Mexico is working to improve its processes in the aviation industry with the creation of AFAC. The new AFAC will be an autonomous entity with its own budget, which will allow it to offer more efficient processes and response times, as well as more automated procedures. The transition will also allow AFAC flexibility to hire and retain top talent which would minimize previous problematic activities. All current employees of the former DGAC will be transitioning to AFAC, including the Director General.
2. How long is the transition expected to take?
Over the next six months, AFAC, with the help of industry organizations, will be creating its own organizational manual. The manual will outline all processes and procedures to improve them and better the response times. Meetings have already been held with the former DGAC team members to begin its creation and review of their internal processes.
3. How does this impact business aviation operations to Mexico?
For now, there are NO changes.
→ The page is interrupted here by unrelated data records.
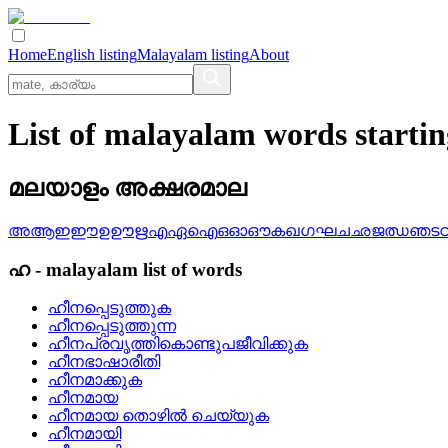
Home
English listing
Malayalam listing
About
List of malayalam words starti
മലയാളം അക്ഷരമാല
അ
ആ
ഇ
ഈ
ഉ
ഊ
ഋ
എ
ഏ
ഐ
ഒ
ഓ
ഔ
ക
ഖ
ഗ
ഘ
ച
ഛ
ജ
ഝ
ഞ
ട
ഹ
-
malayalam
list of words
ഹീനപ്പെടുത്തുക
ഹീനപ്പെടുത്തുന്ന
ഹീനപ്രവൃത്തികൊണ്ടുപജീവിക്കുക
ഹീനഭാഷാരീതി
ഹീനമാക്കുക
ഹീനമായ
ഹീനമായ തൊഴില്‍ ചെയ്യുക
ഹീനമായി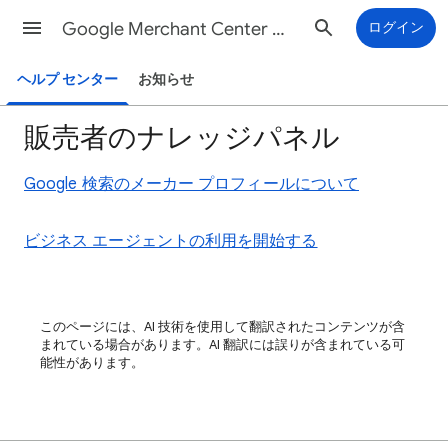
Google Merchant Center ヘルプ
ログイン
ヘルプ センター
お知らせ
販売者のナレッジパネル
Google 検索のメーカー プロフィールについて
ビジネス エージェントの利用を開始する
このページには、AI 技術を使用して翻訳されたコンテンツが含
まれている場合があります。AI 翻訳には誤りが含まれている可
能性があります。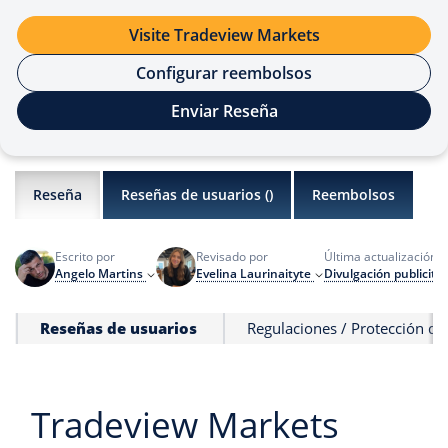
Visite Tradeview Markets
Configurar reembolsos
Enviar Reseña
Reseña
Reseñas de usuarios (
)
Reembolsos
a
Escrito por
Revisado por
Última actualización
Angelo Martins
Evelina Laurinaityte
Divulgación publicita
Reseñas de usuarios
Regulaciones / Protección de
Tradeview Markets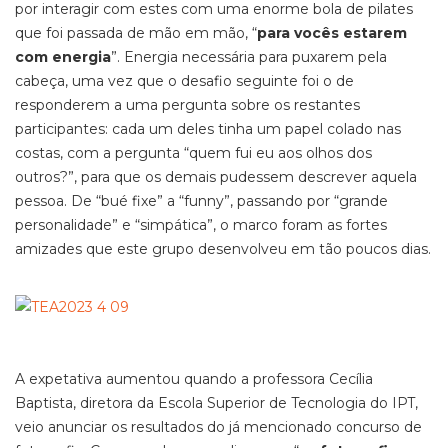
por interagir com estes com uma enorme bola de pilates
que foi passada de mão em mão, “
para vocês estarem
com energia
”. Energia necessária para puxarem pela
cabeça, uma vez que o desafio seguinte foi o de
responderem a uma pergunta sobre os restantes
participantes: cada um deles tinha um papel colado nas
costas, com a pergunta “quem fui eu aos olhos dos
outros?”, para que os demais pudessem descrever aquela
pessoa. De “bué fixe” a “funny”, passando por “grande
personalidade” e “simpática”, o marco foram as fortes
amizades que este grupo desenvolveu em tão poucos dias.
A expetativa aumentou quando a professora Cecília
Baptista, diretora da Escola Superior de Tecnologia do IPT,
veio anunciar os resultados do já mencionado concurso de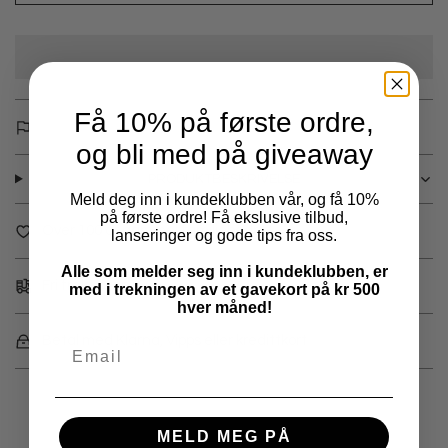
Få 10% på første ordre,
og bli med på giveaway
PRODUKTBESKRIVELSE
Meld deg inn i kundeklubben vår, og få 10%
på første ordre! Få ekslusive tilbud,
Over 100 år gammel familiebedrift
lanseringer og gode tips fra oss.
Alle som melder seg inn i kundeklubben, er
Fri frakt over 1000,-
med i trekningen av et gavekort på kr 500
hver måned!
Betal med Klarna, Vipps eller kredittkort
MELD MEG PÅ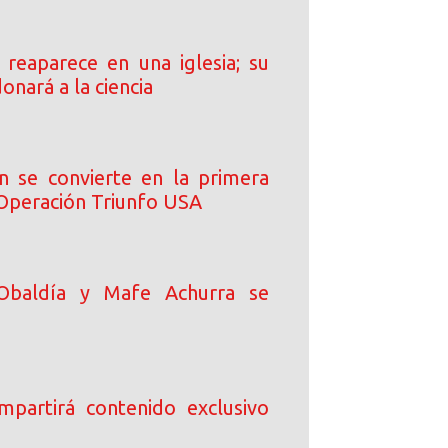
s reaparece en una iglesia; su
onará a la ciencia
n se convierte en la primera
 Operación Triunfo USA
Obaldía y Mafe Achurra se
ompartirá contenido exclusivo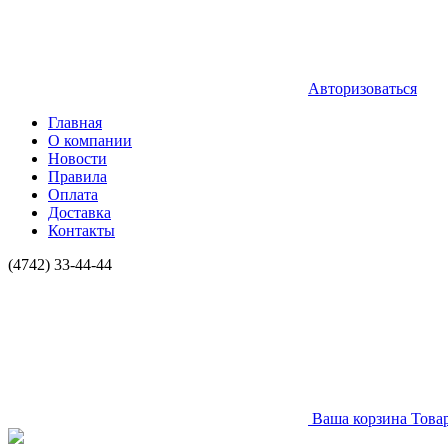
Авторизоваться
Главная
О компании
Новости
Правила
Оплата
Доставка
Контакты
(4742) 33-44-44
Ваша корзина
Това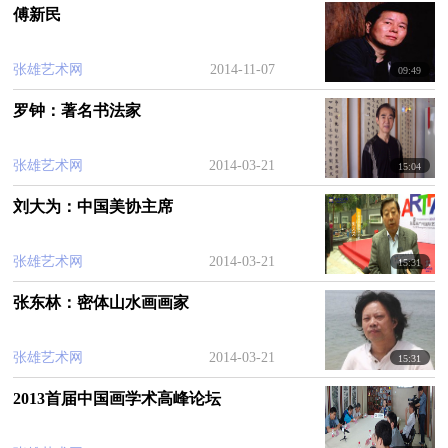
对于收藏的那一份执着和热爱，走到了今天，从小
傅新民
时候的几块石头到现在拥有一个如此完整系统的艺
术中心，这其中又有怎样的一番酸甜苦辣呢？
张雄艺术网
2014-11-07
09:49
秉承“传承中国文化，弘扬民族艺术，以有形文
罗钟：著名书法家
化产品，创无限人文价值”的经营理念，厦门鑫盛福-
张雄艺术网
2014-03-21
-顺艺术中心是一家从事艺术品收藏、鉴赏、投资、
15:04
交易及文化艺术交流的专业运营企业。
刘大为：中国美协主席
公司藏品囊括佛像、 瓷器、书画、铜器、木
张雄艺术网
2014-03-21
15:31
雕、紫砂、杂项等各类具有艺术收藏价值的艺术
品，服务于国内外文化艺术领域人士、收藏鉴赏
张东林：密体山水画画家
家、企业界人士、艺术品市场投资爱好者等群体，
张雄艺术网
2014-03-21
致力于推介中华上下五千年文化艺术品之精髓，传
15:31
播艺术文化收藏投资理念，促进文化艺术的交流鉴
2013首届中国画学术高峰论坛
赏、投资交易于一体的多元化平台。目前，顺艺术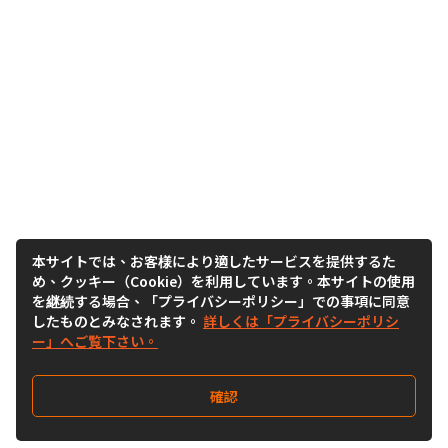
本サイトでは、お客様により適したサービスを提供するた
め、クッキー（Cookie）を利用しています。本サイトの使用
を継続する場合、「プライバシーポリシー」での事項に同意
したものとみなされます。
詳しくは「プライバシーポリシ
ー」へご覧下さい。
確認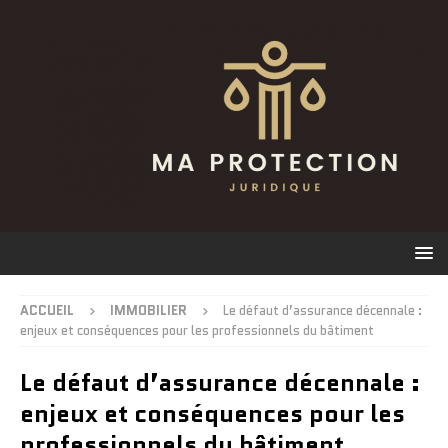
ACCUEIL
IMMOBILIER
Le défaut d’assurance décennale :
enjeux et conséquences pour les professionnels du bâtiment
Le défaut d’assurance décennale :
enjeux et conséquences pour les
professionnels du bâtiment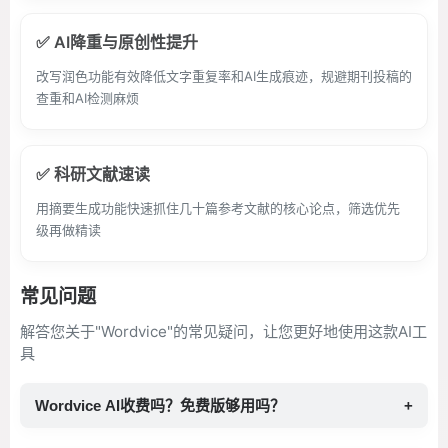
✅ AI降重与原创性提升
改写润色功能有效降低文字重复率和AI生成痕迹，规避期刊投稿的
查重和AI检测麻烦
✅ 科研文献速读
用摘要生成功能快速抓住几十篇参考文献的核心论点，筛选优先
级再做精读
常见问题
解答您关于"Wordvice"的常见疑问，让您更好地使用这款AI工
具
Wordvice AI收费吗？免费版够用吗？
+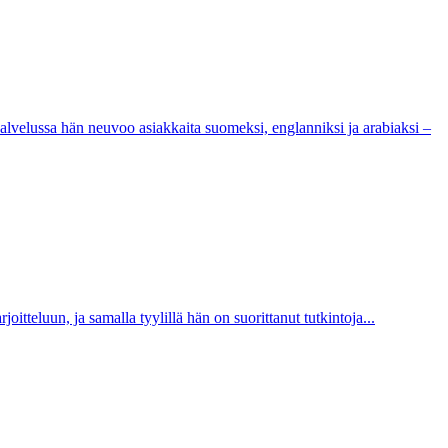
velussa hän neuvoo asiakkaita suomeksi, englanniksi ja arabiaksi –
itteluun, ja samalla tyylillä hän on suorittanut tutkintoja...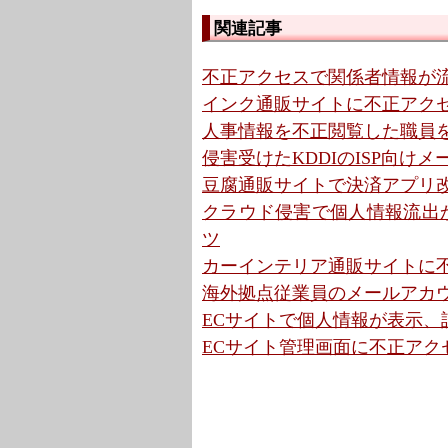
関連記事
不正アクセスで関係者情報が流
インク通販サイトに不正アクセ
人事情報を不正閲覧した職員を
侵害受けたKDDIのISP向け
豆腐通販サイトで決済アプリ改
クラウド侵害で個人情報流出か
ツ
カーインテリア通販サイトに不
海外拠点従業員のメールアカウ
ECサイトで個人情報が表示、設定不
ECサイト管理画面に不正アクセ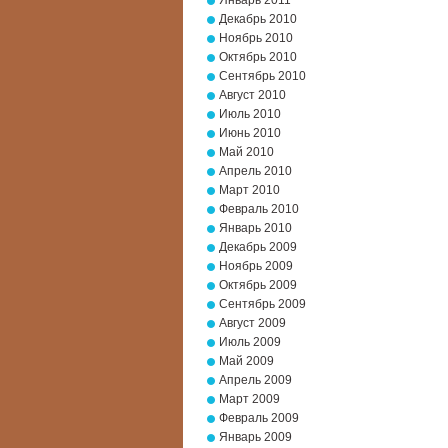
Январь 2011
Декабрь 2010
Ноябрь 2010
Октябрь 2010
Сентябрь 2010
Август 2010
Июль 2010
Июнь 2010
Май 2010
Апрель 2010
Март 2010
Февраль 2010
Январь 2010
Декабрь 2009
Ноябрь 2009
Октябрь 2009
Сентябрь 2009
Август 2009
Июль 2009
Май 2009
Апрель 2009
Март 2009
Февраль 2009
Январь 2009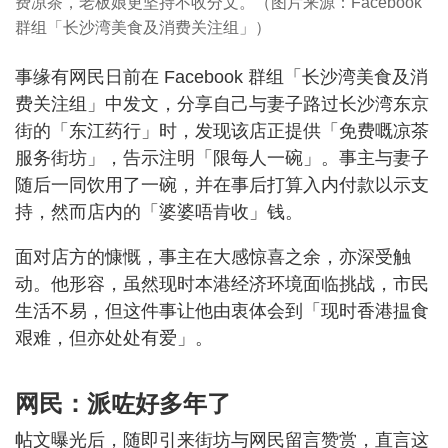
费凉茶，老板娘更坚持不收分文。（图片来源：Facebook
群组「长沙湾美食及消费关注组」）
事缘有网民日前在 Facebook 群组「长沙湾美食及消
费关注组」中发文，分享自己与妻子路过长沙湾东京
街的「东江药行」时，发现该店正提供「免费嘅凉茶
服务街坊」，告示注明「限每人一碗」。事主与妻子
随后一同饮用了一碗，并在事后打算入内付款以示支
持，然而店内的「婆婆唔肯收」钱。
面对店方的慷慨，事主在大感惊喜之余，亦深受触
动。他形容，虽然现时本港经济环境面临挑战，市民
生活不易，但这件事让他由衷体会到「现时香港揾食
艰难，但亦处处有爱」。
网民：派咗好多年了
帖文曝光后，随即引来街坊与网民留言赞赏，直言这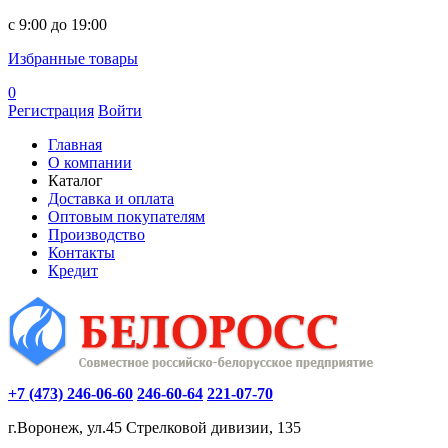
c 9:00 до 19:00
Избранные товары
0
Регистрация
Войти
Главная
О компании
Каталог
Доставка и оплата
Оптовым покупателям
Производство
Контакты
Кредит
+7 (473) 246-06-60
246-60-64
221-07-70
г.Воронеж, ул.45 Стрелковой дивизии, 135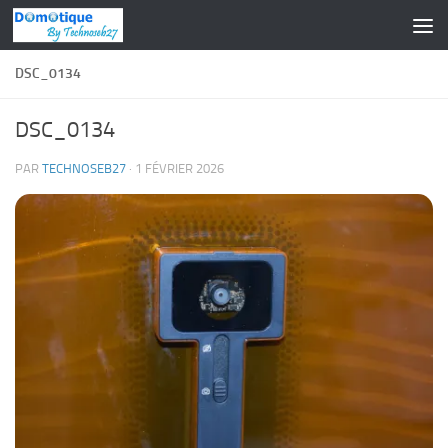
Skip to content
DSC_0134
DSC_0134
PAR
TECHNOSEB27
·
1 FÉVRIER 2026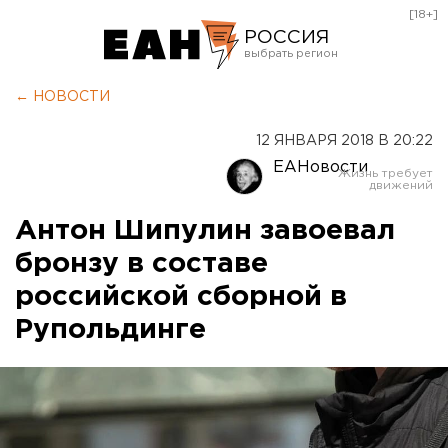
[18+]
РОССИЯ
Екатеринбург
← НОВОСТИ
Челябинск
12 ЯНВАРЯ 2018 В 20:22
Курган
ЕАНовости
Оренбург
Антон Шипулин завоевал
бронзу в составе
российской сборной в
Рупольдинге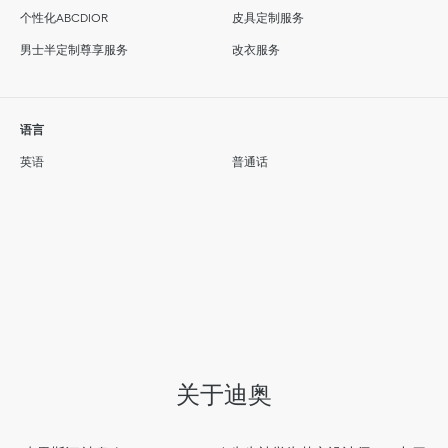
个性化ABCDIOR
皮具定制服务
男士半定制尊享服务
改衣服务
语言
英语
普通话
关于迪奥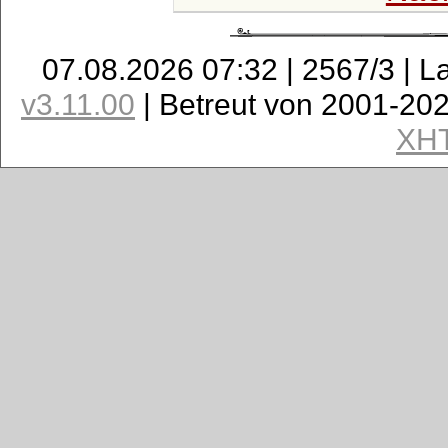
07.08.2026 07:32 | 2567/3 | L
v3.11.00
| Betreut von 2001-20
XH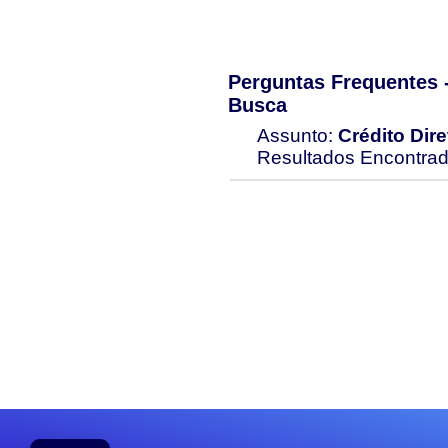
Perguntas Frequentes
Busca
Assunto:
Crédito Dir
Resultados Encontra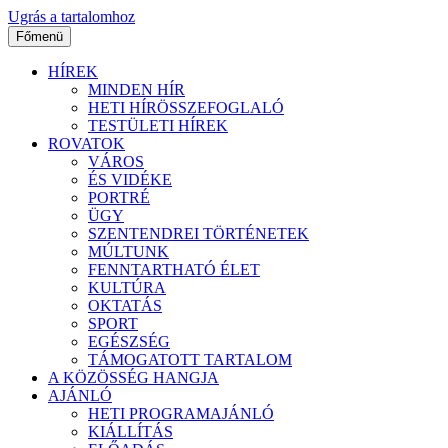
Ugrás a tartalomhoz
Főmenü
HÍREK
MINDEN HÍR
HETI HÍRÖSSZEFOGLALÓ
TESTÜLETI HÍREK
ROVATOK
VÁROS
ÉS VIDÉKE
PORTRÉ
ÜGY
SZENTENDREI TÖRTÉNETEK
MÚLTUNK
FENNTARTHATÓ ÉLET
KULTÚRA
OKTATÁS
SPORT
EGÉSZSÉG
TÁMOGATOTT TARTALOM
A KÖZÖSSÉG HANGJA
AJÁNLÓ
HETI PROGRAMAJÁNLÓ
KIÁLLÍTÁS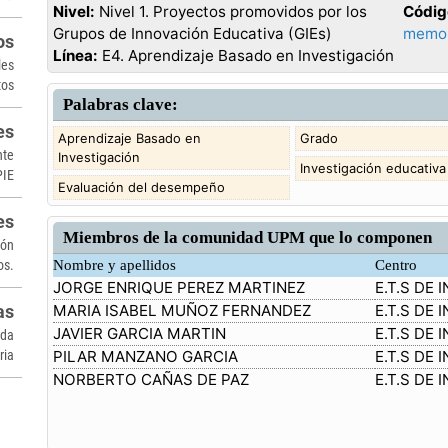
Nivel:
Nivel 1. Proyectos promovidos por los
Códig
Grupos de Innovación Educativa (GIEs)
memor
os
Línea:
E4. Aprendizaje Basado en Investigación
les
tos
Palabras clave:
es
Aprendizaje Basado en
Grado
nte
Investigación
Investigación educativa
PIE
Evaluación del desempeño
es
Miembros de la comunidad UPM que lo componen
ión
Nombre y apellidos
Centro
os.
JORGE ENRIQUE PEREZ MARTINEZ
E.T.S DE
MARIA ISABEL MUÑOZ FERNANDEZ
E.T.S DE
as
JAVIER GARCIA MARTIN
E.T.S DE
ada
ria
PILAR MANZANO GARCIA
E.T.S DE
NORBERTO CAÑAS DE PAZ
E.T.S DE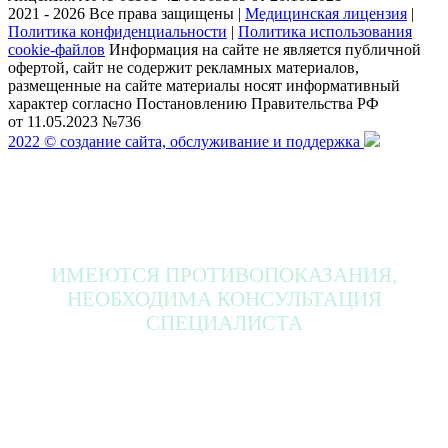
2021 - 2026 Все права защищены
|
Медицинская лицензия
|
Политика конфиденциальности
|
Политика использования
cookie-файлов
Информация на сайте не является публичной
офертой, сайт не содержит рекламных материалов,
размещенные на сайте материалы носят информативный
характер согласно Постановлению Правительства РФ
от 11.05.2023 №736
2022 © создание сайта, обслуживание и поддержка
ИМЕЮТСЯ ПРОТИВОПОКАЗАНИЯ,
НЕОБХОДИМА КОНСУЛЬТАЦИЯ
СПЕЦИАЛИСТА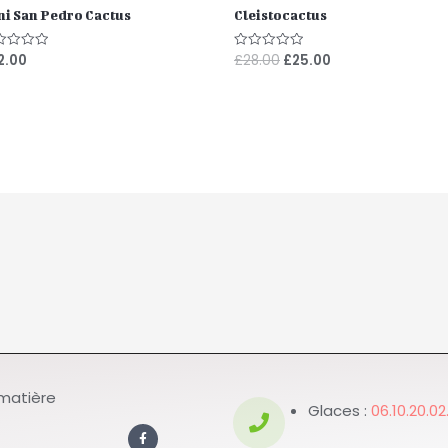
ni San Pedro Cactus
Cleistocactus
2.00
£
28.00
£
25.00
e
Note
0
r
sur
5
 matière
Glaces :
06.10.20.02
F
a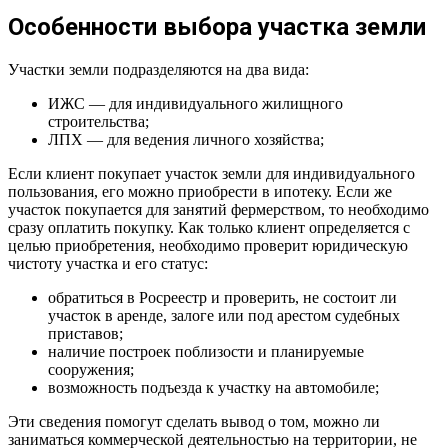
Особенности выбора участка земли
Участки земли подразделяются на два вида:
ИЖС — для индивидуального жилищного
строительства;
ЛПХ — для ведения личного хозяйства;
Если клиент покупает участок земли для индивидуального
пользования, его можно приобрести в ипотеку. Если же
участок покупается для занятий фермерством, то необходимо
сразу оплатить покупку. Как только клиент определяется с
целью приобретения, необходимо проверит юридическую
чистоту участка и его статус:
обратиться в Росреестр и проверить, не состоит ли
участок в аренде, залоге или под арестом судебных
приставов;
наличие построек поблизости и планируемые
сооружения;
возможность подъезда к участку на автомобиле;
Эти сведения помогут сделать вывод о том, можно ли
заниматься коммерческой деятельностью на территории, не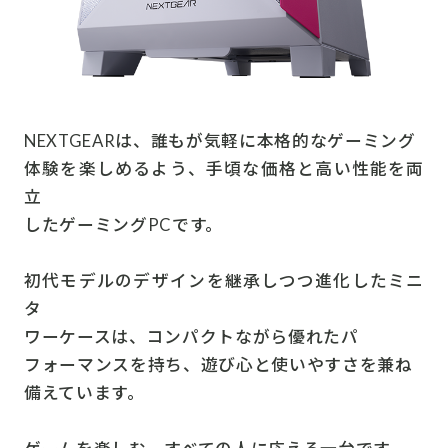
NEXTGEARは、誰もが気軽に本格的なゲーミング
体験を楽しめるよう、手頃な価格と高い性能を両
立
したゲーミングPCです。
初代モデルのデザインを継承しつつ進化したミニ
タ
ワーケースは、コンパクトながら優れたパ
フォーマンスを持ち、遊び心と使いやすさを兼ね
備えています。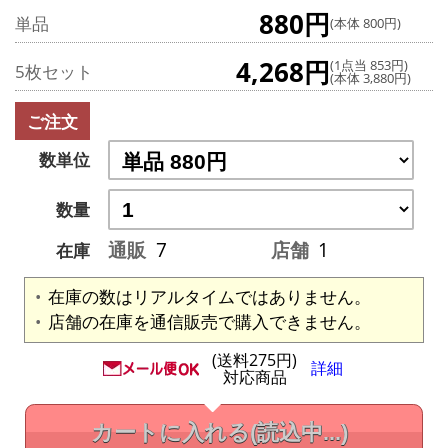
880円
単品
(本体 800円)
4,268円
(1点当 853円)
5枚セット
(本体 3,880円)
ご注文
数単位
数量
通販
7
店舗
1
在庫
在庫の数はリアルタイムではありません。
店舗の在庫を通信販売で購入できません。
(送料275円)
詳細
対応商品
カートに入れる
(読込中...)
There has been much speculation about what may or may not change. But that’s all it is – speculation. There have been no officially published notices. Until the full transition is completed over the next six months, it will be business as usual. All current processes are still being administered with the enforcement of the current regulations.
4. Future changes
Upon the close of the transition, there will likely be changes and improvements to current regulations and processes. Universal Aviation Mexico along with our Global Regulatory Services team is in close communications with the former DGAC and AFAC and will continue to reach out and update you, as official notices and changes are communicated.
We anticipate the creation of AFAC to replace DGAC will provide multiple benefits for business aviation operators in Mexico. The transition is scheduled to last six months. Until then, despite any rumors or speculation, it’s business as usual when operating a business aircraft to Mexico. At Universal, compliance is key so we will ensure the information provided is validated through the proper authorities before advising of any changes. We’re compliant to keep you compliant.